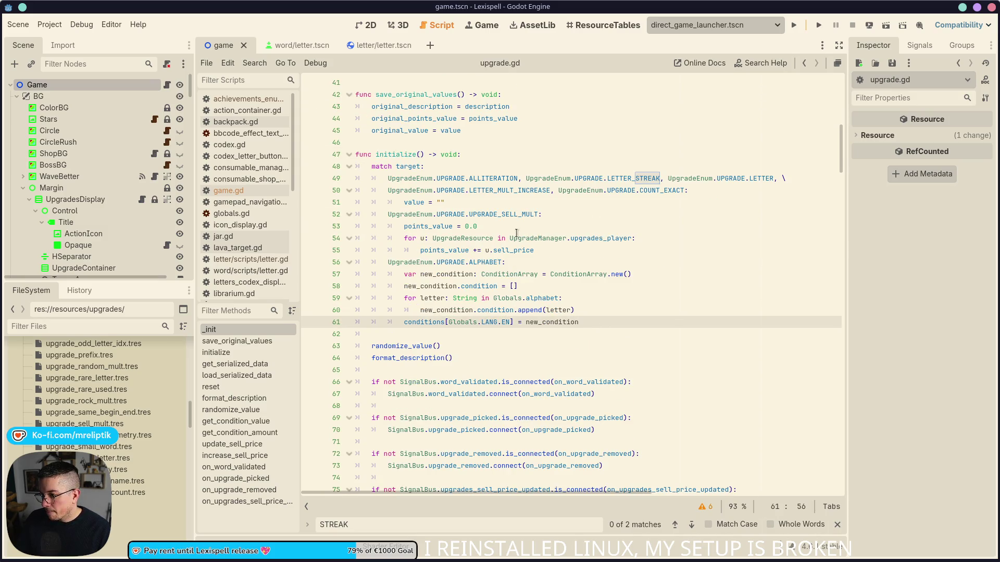
left_click(401, 334)
key("shift+Down")
key("shift+End")
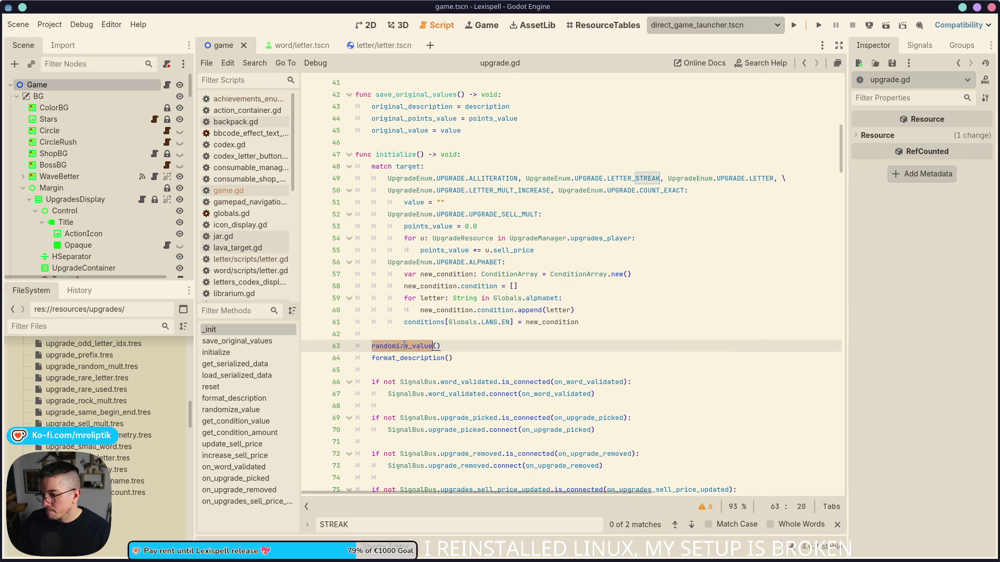
- Complete the UpgradeEnum.LETTER_STREAK condition, paste the copied four-line branch body under it, and save
key("ctrl+v")
type("UPGRADE.LETT")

-=-=-=-=-

EXERCISE GOAL:
Retype word for word the lines running from the line containing "- Complete the" to the end of the listing, and only those.

COMPLETED TASK:
- Complete the UpgradeEnum.LETTER_STREAK condition, paste the copied four-line branch body under it, and save
key("ctrl+v")
type("UPGRADE.LETT")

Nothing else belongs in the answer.